Others will do it because, well, it is the right thing to do – we created the problem and passing it on to our children without making a sincere effort is pretty callous and irresponsible. But if you can’t identify with that and consider yourself more knowledgeable, then at least harden up like the pioneers, stop being a lazy sod and think of the bottom line because being more environmentally friendly, including in your network, can significantly cut costs.
Of course, if everybody took a greener networking path it would help us overcome the tired arguments associated with the business versus environment dichotomy, but arguably more important for the channel – and businesses in general – is the win-win situation it could engender: Having a greener network is a convincing business case and better for the environment.
“The driving forces behind new centralised and consolidated network architectures was not originally about being green, but about better efficiencies, better security and improved manageability,” IDC market analyst network technologies, Jamie Jin, said. “Now that green is the flavour of the day, it’s another good reason for CIOs to invest in their network.”
After doing the return on investment (ROI) math for a greener network, many corporations are realising what a low hanging and potentially juicy fruit green IT really is.

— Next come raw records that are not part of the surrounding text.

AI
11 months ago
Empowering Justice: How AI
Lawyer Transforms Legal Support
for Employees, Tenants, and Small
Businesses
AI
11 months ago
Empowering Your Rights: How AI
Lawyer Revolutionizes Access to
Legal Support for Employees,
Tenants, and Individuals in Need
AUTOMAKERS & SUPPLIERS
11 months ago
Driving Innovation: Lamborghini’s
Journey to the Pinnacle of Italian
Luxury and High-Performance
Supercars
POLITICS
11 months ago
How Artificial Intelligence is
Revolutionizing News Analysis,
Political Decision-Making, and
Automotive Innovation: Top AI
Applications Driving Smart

“I wouldn’t say it’s the single most important thing out there but I do see green as one of the areas a lot of vendors are focusing on to show some value to the end-user and savings in terms of return on investment,” 3Com enterprise product marketing manager Asia-Pacific, Andrew Hindmarch, said.
But the trend is not limited to a vendor push and many organisations are forging ahead with progressive green policies. For example, Juniper systems engineering manager A/NZ enterprise, Matthew Miller, claimed one of his customers has a policy that when they want to introduce a new networking component they have to make a business case for removing two; two green steps forward for one financial step back so to speak.
“That’s the philosophy of a lot of our customers at the moment and that really does push down the virtualisation path as well,” he said. “How can we minimise on the real estate of these network elements and capitalise on what we are going to move forward with.
“The more networking elements you have the bigger the environmental cost is; you need more air conditioning, you need more DC power, there are a lot of ramifi cations about putting more elements nto the network, especially into datacentres.”